- Your assignment -
A line qualifies if it holds the string "versions". Copy every qualifying line from the records.

#### Information supplied ####

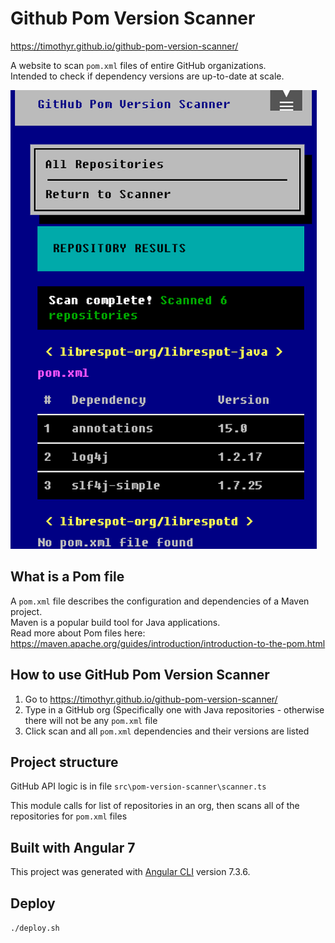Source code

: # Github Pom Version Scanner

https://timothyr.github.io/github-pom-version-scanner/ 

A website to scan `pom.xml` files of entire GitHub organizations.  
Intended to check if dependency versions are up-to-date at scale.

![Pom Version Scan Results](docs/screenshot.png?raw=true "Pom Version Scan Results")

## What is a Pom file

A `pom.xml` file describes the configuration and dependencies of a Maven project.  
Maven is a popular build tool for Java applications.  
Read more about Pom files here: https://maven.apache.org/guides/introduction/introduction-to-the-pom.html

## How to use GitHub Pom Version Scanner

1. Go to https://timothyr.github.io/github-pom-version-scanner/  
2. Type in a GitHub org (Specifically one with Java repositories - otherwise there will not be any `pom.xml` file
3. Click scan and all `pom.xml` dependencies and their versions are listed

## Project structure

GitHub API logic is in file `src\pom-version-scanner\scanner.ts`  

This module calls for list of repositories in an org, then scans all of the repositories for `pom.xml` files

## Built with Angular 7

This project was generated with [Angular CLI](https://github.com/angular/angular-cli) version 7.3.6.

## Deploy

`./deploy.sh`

####
#### Information supplied ####

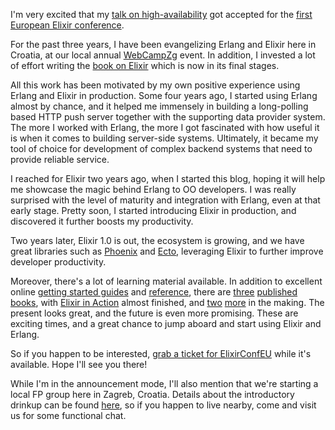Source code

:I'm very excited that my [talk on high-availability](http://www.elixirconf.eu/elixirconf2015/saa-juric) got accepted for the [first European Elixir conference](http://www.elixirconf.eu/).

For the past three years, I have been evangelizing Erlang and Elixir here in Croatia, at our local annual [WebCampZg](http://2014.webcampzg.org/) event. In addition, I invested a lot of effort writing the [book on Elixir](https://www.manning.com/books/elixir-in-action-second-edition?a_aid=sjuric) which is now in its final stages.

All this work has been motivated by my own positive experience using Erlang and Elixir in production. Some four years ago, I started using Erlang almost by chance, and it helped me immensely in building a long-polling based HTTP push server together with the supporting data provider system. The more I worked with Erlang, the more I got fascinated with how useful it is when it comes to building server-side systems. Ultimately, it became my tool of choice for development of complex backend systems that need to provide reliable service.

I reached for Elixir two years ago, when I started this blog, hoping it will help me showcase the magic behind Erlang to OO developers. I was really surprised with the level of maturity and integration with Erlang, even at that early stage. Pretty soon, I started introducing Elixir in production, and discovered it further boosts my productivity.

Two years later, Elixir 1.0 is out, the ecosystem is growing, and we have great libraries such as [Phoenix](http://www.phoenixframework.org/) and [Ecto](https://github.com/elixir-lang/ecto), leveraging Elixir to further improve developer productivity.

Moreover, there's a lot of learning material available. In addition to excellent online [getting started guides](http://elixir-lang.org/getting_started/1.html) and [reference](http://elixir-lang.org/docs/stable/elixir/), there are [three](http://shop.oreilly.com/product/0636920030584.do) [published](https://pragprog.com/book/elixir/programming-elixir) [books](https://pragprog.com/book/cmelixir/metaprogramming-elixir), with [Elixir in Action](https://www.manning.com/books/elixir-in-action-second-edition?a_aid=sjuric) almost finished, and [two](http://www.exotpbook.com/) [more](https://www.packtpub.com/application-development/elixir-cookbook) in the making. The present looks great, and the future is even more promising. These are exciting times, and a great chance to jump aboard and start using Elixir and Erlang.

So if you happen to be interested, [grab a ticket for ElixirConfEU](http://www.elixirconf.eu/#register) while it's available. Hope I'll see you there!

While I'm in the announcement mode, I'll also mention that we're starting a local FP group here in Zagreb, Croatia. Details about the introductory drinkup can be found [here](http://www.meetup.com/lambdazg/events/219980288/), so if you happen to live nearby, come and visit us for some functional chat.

####

- Solution to this exercise -
Intended to check if dependency versions are up-to-date at scale.
3. Click scan and all `pom.xml` dependencies and their versions are listed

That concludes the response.